Cet ouvrage est une mine non négligeable pour toutes celles et tous ceux qui désirent en savoir un peu plus sur les quatre Incontournables du roman rose (ou roman "chaste") français, à savoir Delly, Max du Veuzit, Magali et Berthe Bernage. Mais, s'il renseigne largement sur la vie de ces dames, il ne dit malheureusement pas grand chose de leurs livres, tant sur la forme que sur le fond. A peine deux ou trois pages, à la toute fin. Ce qui laisse au lecteur une encombrante impression de frustration.

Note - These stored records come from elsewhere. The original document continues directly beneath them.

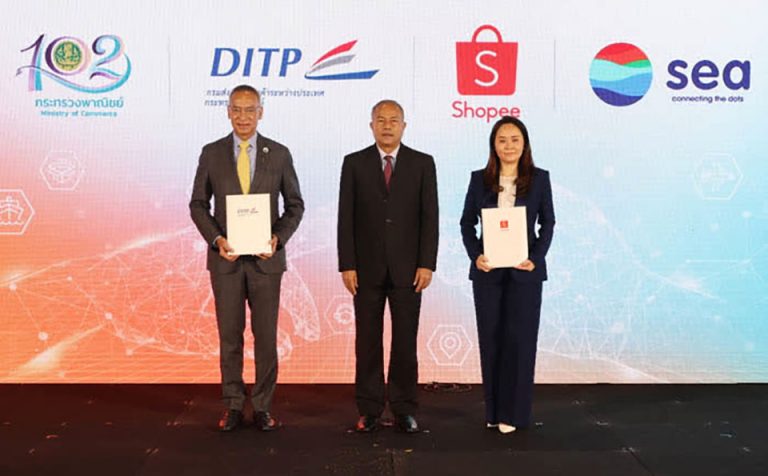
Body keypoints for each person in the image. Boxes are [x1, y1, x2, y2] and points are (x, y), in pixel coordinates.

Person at [190, 84, 304, 432]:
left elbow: (295, 205)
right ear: (228, 112)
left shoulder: (279, 154)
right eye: (237, 110)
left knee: (266, 337)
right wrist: (217, 239)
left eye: (249, 109)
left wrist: (277, 239)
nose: (243, 117)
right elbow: (198, 204)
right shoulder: (212, 153)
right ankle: (233, 405)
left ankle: (263, 406)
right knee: (230, 337)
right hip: (225, 261)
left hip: (266, 263)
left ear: (260, 112)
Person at [337, 99, 439, 433]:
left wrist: (427, 263)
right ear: (371, 126)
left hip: (409, 270)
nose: (387, 126)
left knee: (405, 342)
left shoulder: (423, 163)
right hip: (365, 270)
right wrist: (347, 264)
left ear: (404, 126)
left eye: (394, 120)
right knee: (367, 342)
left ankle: (404, 408)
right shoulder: (354, 163)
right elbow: (345, 217)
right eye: (380, 120)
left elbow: (430, 217)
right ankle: (369, 409)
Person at [459, 115, 554, 434]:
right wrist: (476, 256)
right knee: (492, 340)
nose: (508, 146)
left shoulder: (539, 179)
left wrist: (535, 258)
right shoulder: (479, 179)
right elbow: (466, 223)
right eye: (502, 140)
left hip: (525, 273)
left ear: (524, 144)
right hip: (488, 273)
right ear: (493, 145)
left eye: (515, 140)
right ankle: (494, 411)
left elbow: (548, 222)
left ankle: (514, 415)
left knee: (520, 342)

A tout seigneur tout honneur, Delly ouvre le bal avec une photo qui la montre, avec son frère et partenaire d'écriture, Frédéric Petitjean de la Rosière, debout tous deux derrière leurs parents, dans le jardin de leur petite maison versaillaise. En fixant ce regard intense et sérieux, la seule vraie beauté de cette femme, l'aficionado réalise enfin pourquoi, dans pratiquement tous ses romans, elle a mis l'accent sur les yeux de ses héros. Largement millionnaire à la fin de son existence, en dépit des deux guerres traversées, Melle Marie Petitjean de la Rosière s'éteint à Versailles, le 1er avril 1947, après une existence qu'elle avait voulu strictement anonyme et pour ainsi dire cloîtrée. Son éditeur ne la rencontra qu'une seule fois : elle vivait véritablement retirée d'un monde trop matérialiste, perdue dans un univers de fantasmes et de beauté qu'elle eut le mérite de faire partager à des millions de femmes de par le monde. Sur la tombe où elle repose aux côtés de son frère, rien ne rappelle le pseudonyme devenu référence majeure d'un genre littéraire auquel Delly donna ses lettres de noblesse.

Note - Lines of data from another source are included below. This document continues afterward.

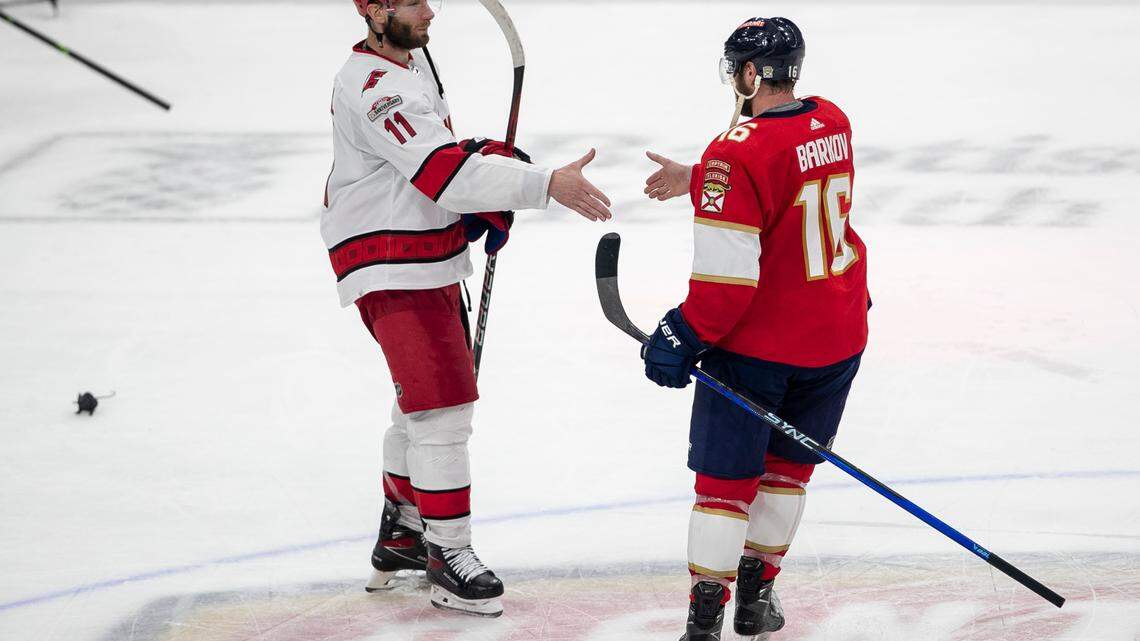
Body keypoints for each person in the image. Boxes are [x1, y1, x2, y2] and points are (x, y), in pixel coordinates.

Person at [324, 0, 612, 618]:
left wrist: (483, 168)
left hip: (422, 252)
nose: (432, 11)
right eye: (412, 1)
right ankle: (447, 557)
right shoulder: (372, 86)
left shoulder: (410, 58)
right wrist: (539, 184)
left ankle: (403, 534)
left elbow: (438, 162)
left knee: (420, 401)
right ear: (372, 9)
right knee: (444, 410)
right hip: (390, 261)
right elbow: (438, 174)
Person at [639, 16, 869, 640]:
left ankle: (707, 617)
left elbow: (725, 285)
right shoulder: (834, 121)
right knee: (788, 473)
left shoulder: (732, 151)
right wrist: (703, 179)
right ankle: (756, 599)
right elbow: (788, 186)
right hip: (837, 336)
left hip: (759, 350)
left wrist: (680, 335)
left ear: (745, 72)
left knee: (724, 486)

S'avance ensuite Alphonsine Vavasseur, épouse Simonet, mieux connue sous le nom de Max du Veuzit. Avec elle, les héroïnes fragiles, si typiques de Delly, se font plus volontaires mais surtout plus modernes et la religion catholique, si elle est toujours célébrée, n'est plus mise en avant de façon aussi ostentatoire. Le style également diffère : si celui de Delly possède d'indéniables qualités héritées du classicisme, celui de du Veuzit se veut plus familier, avec des mots d'argot qui, à la première publication, ancraient histoire et personnage dans la réalité contemporaine mais qui, aujourd'hui, ont beaucoup vieilli. Détail amusant - et même hilarant - qu'il faut connaître : la toute puissante "Maison de la Bonne-Presse", tenue par l'Eglise de France, fit un procès à Max du Veuzit, dont elle jugeait les romans "peu convenables", voire carrément "osés." Indignée, l'auteur répliqua et, à la fin du compte, la Maison de la Bonne-Presse dut battre en retraite. Max du Veuzit devait mourir le 15 avril 1952.